In view of its continuing robust growth, India is expected to be the world's largest economy by 2050, surpassing China and the US, a Citi report said.
"China should overtake the US to become the largest economy in the world by 2020, then be overtaken by India by 2050," financial services group Citi said in the report.
The estimates are based on purchasing power parity (PPP), an economic growth indicator that takes into account the purchasing power of each country's currency, instead of the prevailing exchange rate conversion.
Indian economy is expected to be nearly USD 85.97 trillion on PPP basis by 2050 from USD 3.92 trillion in 2010, Citi said.
Going by the report, India would surpass the US -- currently the world's largest economy -- to become the second largest by 2040.
"We expect India to overtake Japan to become the third largest economy in the world by 2015," it noted.
In terms of PPP, Indian economy -- valued at USD 3.78 trillion -- was at the fourth place in 2009. The country was behind the US, China and Japan, according to the World Bank.
Citi pointed out that North America and Western Europe's share of world's real GDP (in terms of USD calculated on PPP basis) is expected to fall from 41 per cent in 2010 to just 18 per cent in 2050.

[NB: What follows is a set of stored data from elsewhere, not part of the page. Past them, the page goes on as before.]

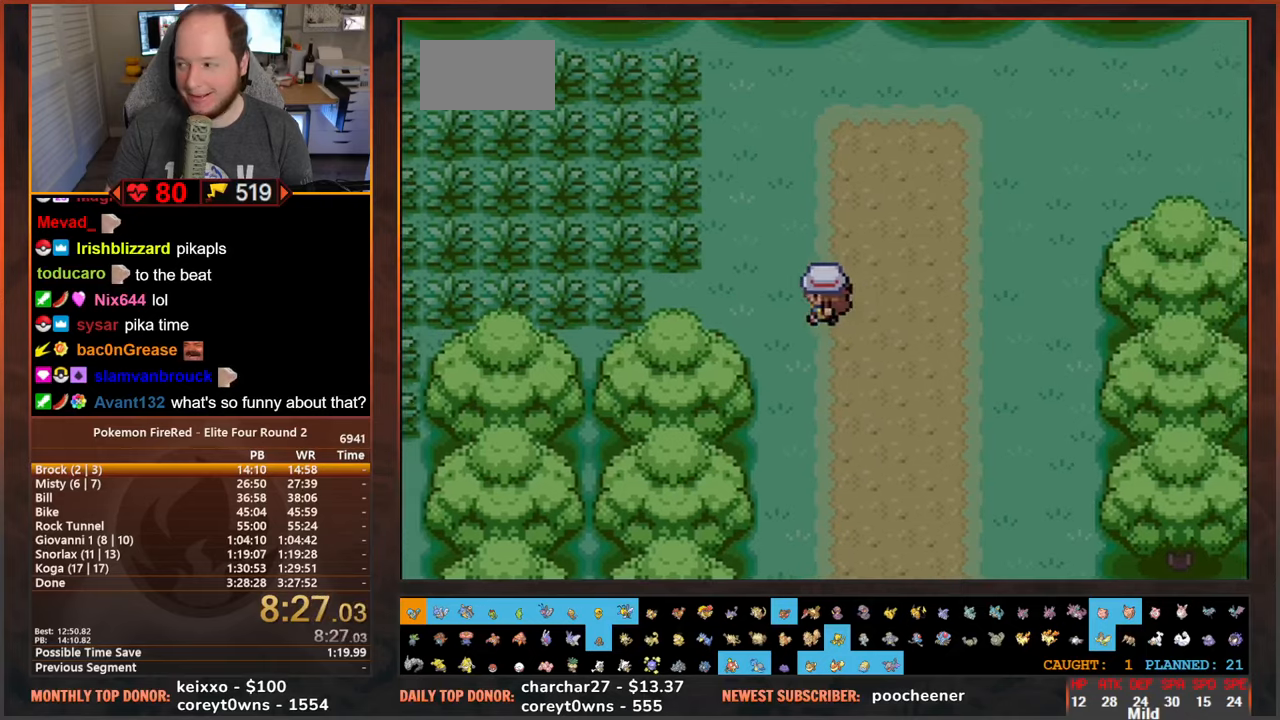
{"dt_ms": 1000, "buttons": ["DPAD_LEFT"], "events": []}
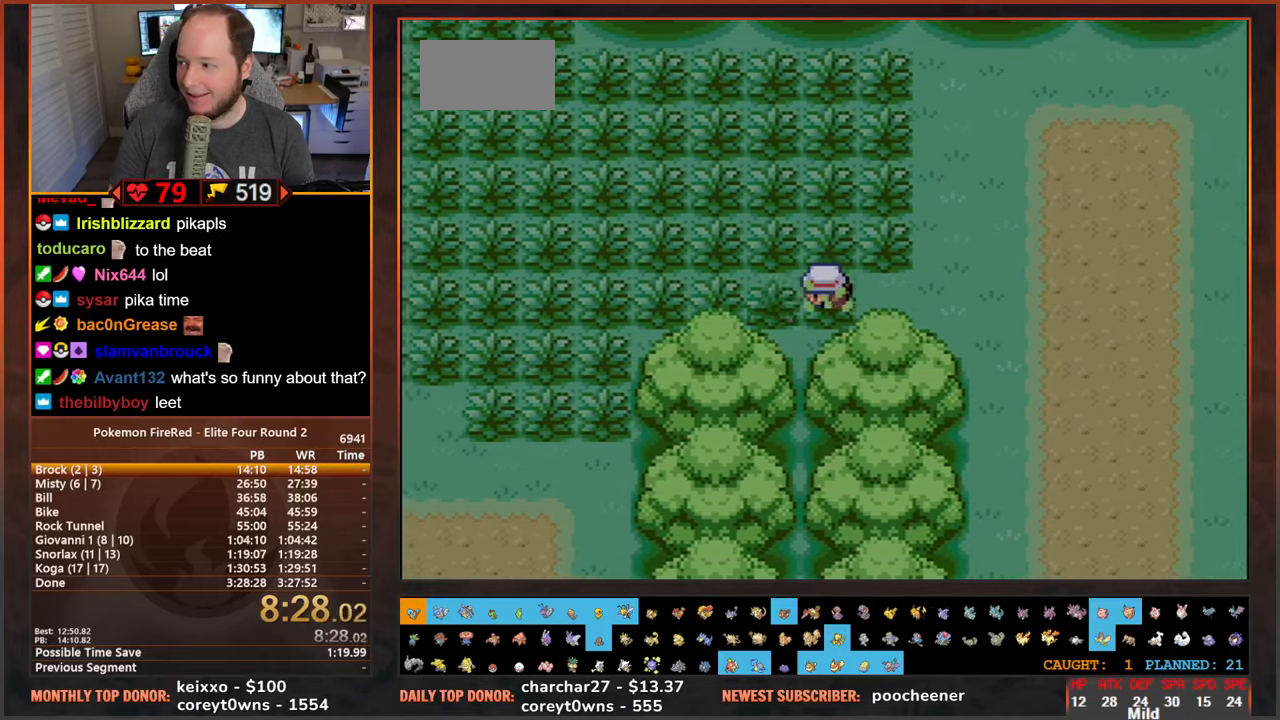
{"dt_ms": 500, "buttons": ["DPAD_LEFT"], "events": []}
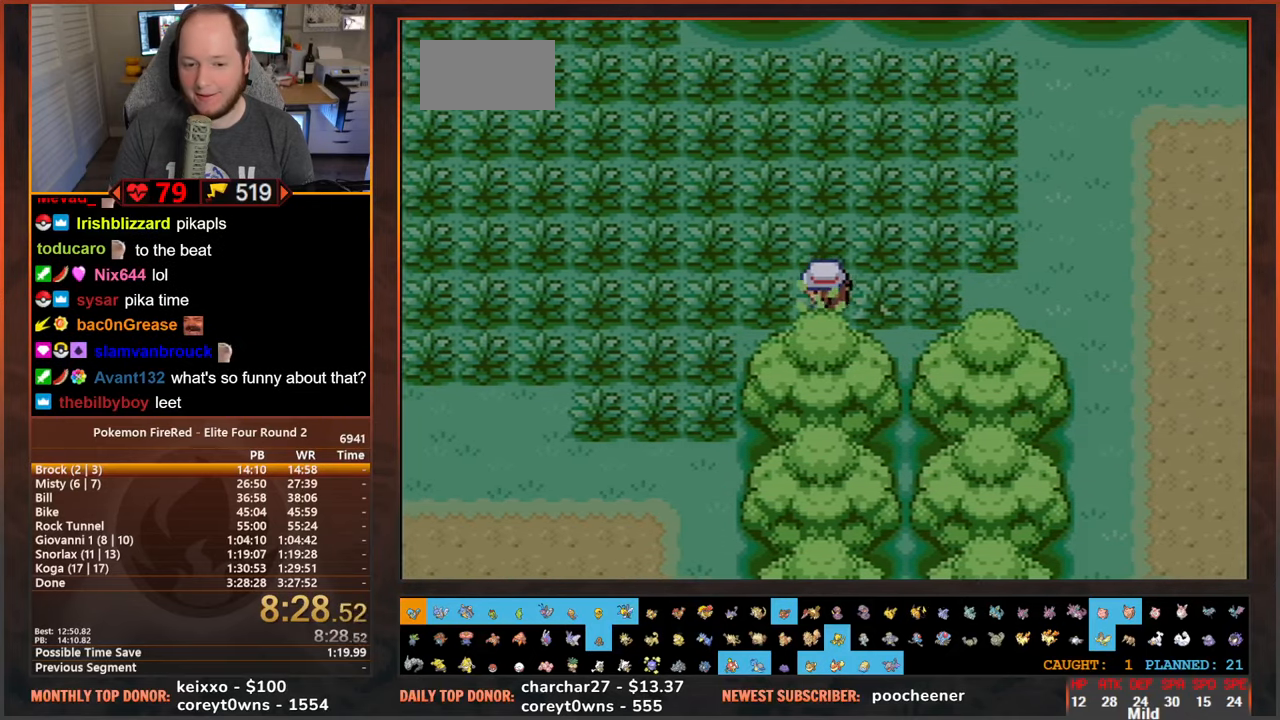
{"dt_ms": 500, "buttons": ["DPAD_DOWN"], "events": [[416, "DPAD_DOWN", "down"], [433, "DPAD_LEFT", "up"]]}
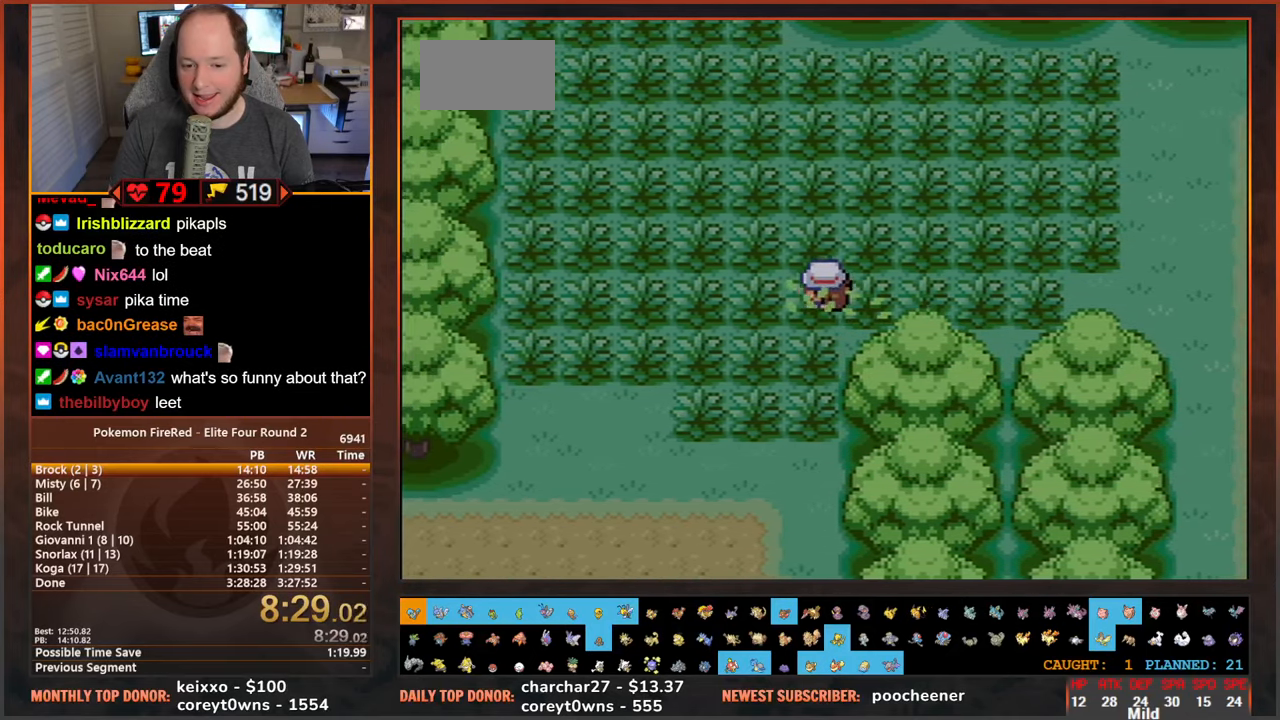
{"dt_ms": 500, "buttons": ["DPAD_DOWN"]}
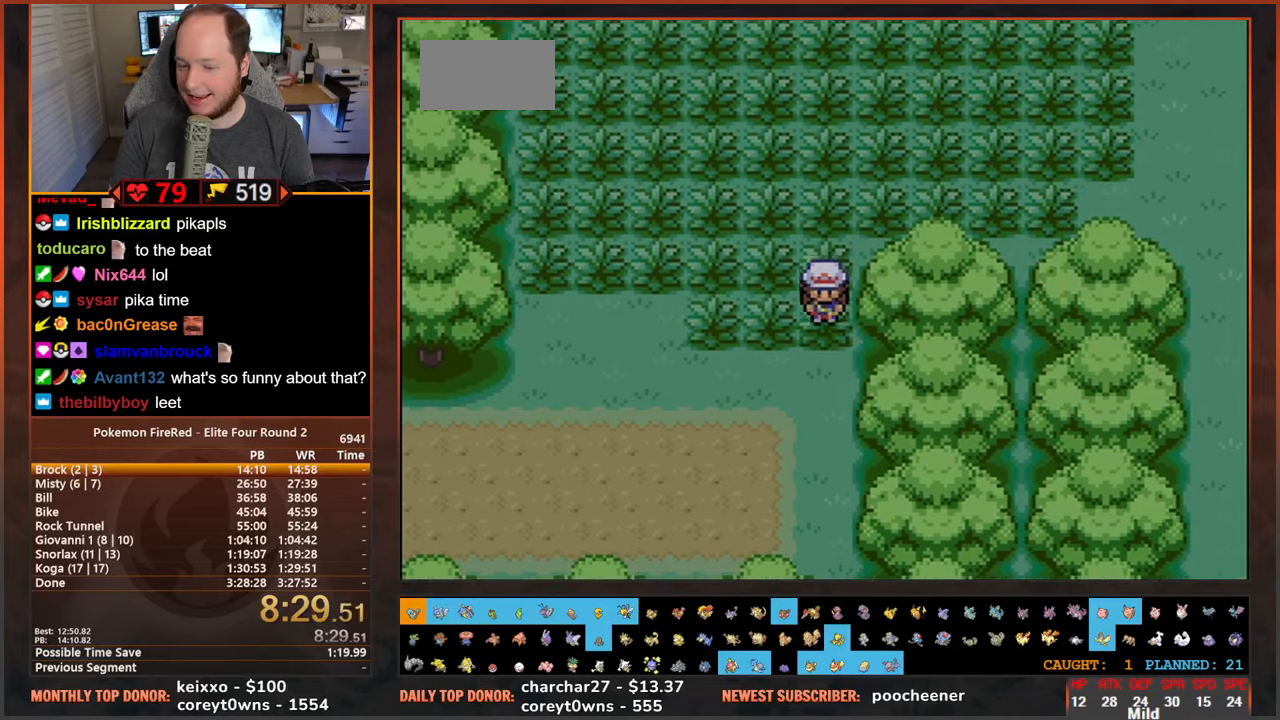
{"dt_ms": 500, "buttons": ["DPAD_DOWN", "DPAD_LEFT"]}
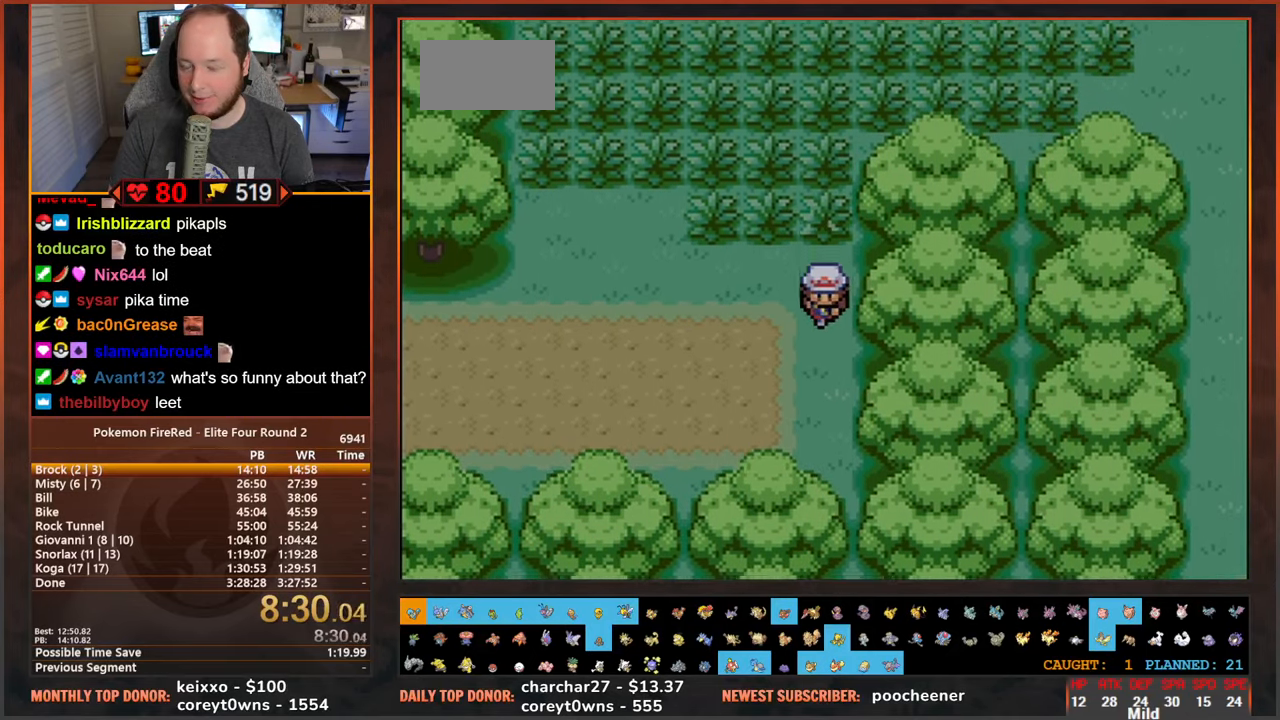
{"dt_ms": 500, "buttons": ["DPAD_LEFT"]}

During the same period, developing Asia's share is predicted to rise from 27 per cent to 49 per cent in 2050.
Citi emphasised that a number of major changes within a relative short time are required for India to meet future challenges.
Noting that India's infrastructure has to be improved, Citi said the country needs to relax its "hostile attitude towards FDI", if it is to reap the benefits of rapid cross-border technology transfer that China has benefited from so greatly.
"...a further round of serious deregulation of the domestic economy and further trade liberalisation are required," it noted.
The report said India's population of working age is expected to grow by 40.7 per cent between 2010 and 2050.
India has successfully raised its aggregate savings rate to levels that would allow sustained high levels of domestic capital formation (the domestic saving rate averaged 34.4 percent over 2006-2009 and the gross domestic investment rate 32.4 percent), the report added.